Dawn Of The Dead Review

Dawn Of The Dead
The dead are walking the earth, and four survivors of the zombie plague take refuge in a deserted shopping mall. Once inside however, they are trapped by hordes of the dead and a gang of militant bikers.

by David Hughes |
Published on
Release Date:

01 Jan 1978

Running Time:

127 minutes



Original Title:

Dawn Of The Dead

George A. Romero's belated follow-up to his seminal 1968 Night Of The Living Dead, in which survivors of the zombie plague (among them Gaylen Ross, David Emge and Ken Foree) hole up in a shopping mall to fight off the undead horde that's closing in on them, has lost none of its potency or charm. When the going gets tough, Romero suggests, the undead go shopping.

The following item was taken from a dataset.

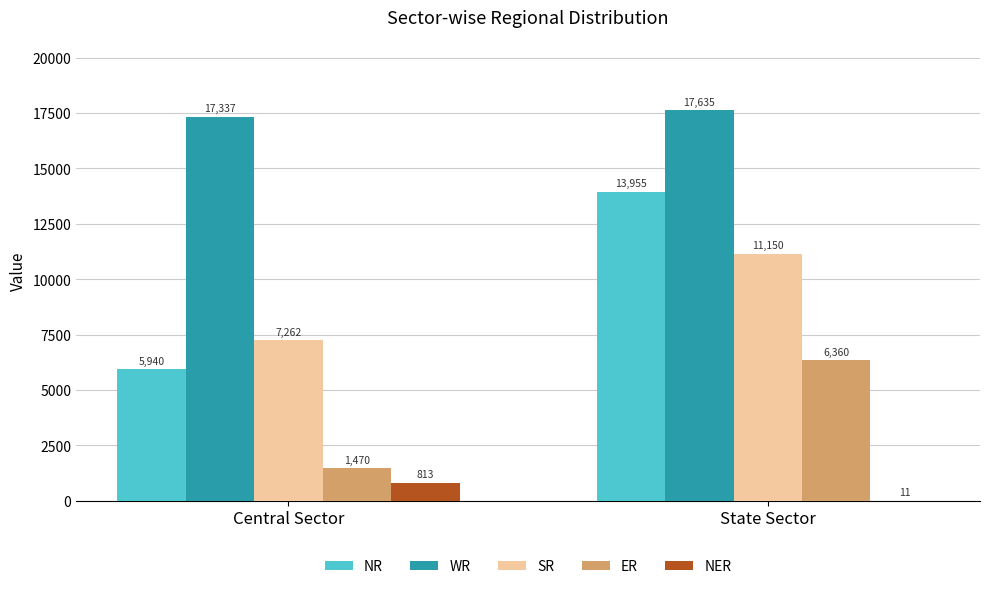

How many distinct data groups are displayed?

5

Although a 139-minute full-screen travesty claiming to be the 'Director's Cut' is already available on DVD in the UK (tacitly endorsed by splatter FX-man Tom Savini's agreement to provide a commentary - for shame), this Special Edition features Romero's preferred version, uncut and therefore identical to the superior, original 127-minute theatrical release. Itís not only the most gratuitously gory film ever to come out of Pittsburgh (courtesy of Savini's splatty effects), it's also as brilliantly subversive an attack on mindless consumerism as you're ever likely to see. Just go down to any shopping centre and observe the similarities between the shambling shoppers and Romero's pasty creations...

Surmounting with consummate ease that, "Difficult second walking dead movie" problem, George A. Romero here equals, maybe surpasses, Night Of The Living Dead with a bleak, pessimistic allegory of modern consumer society. Grim, gruelling but beautifully shot, this is intelligent, sophisticated horror.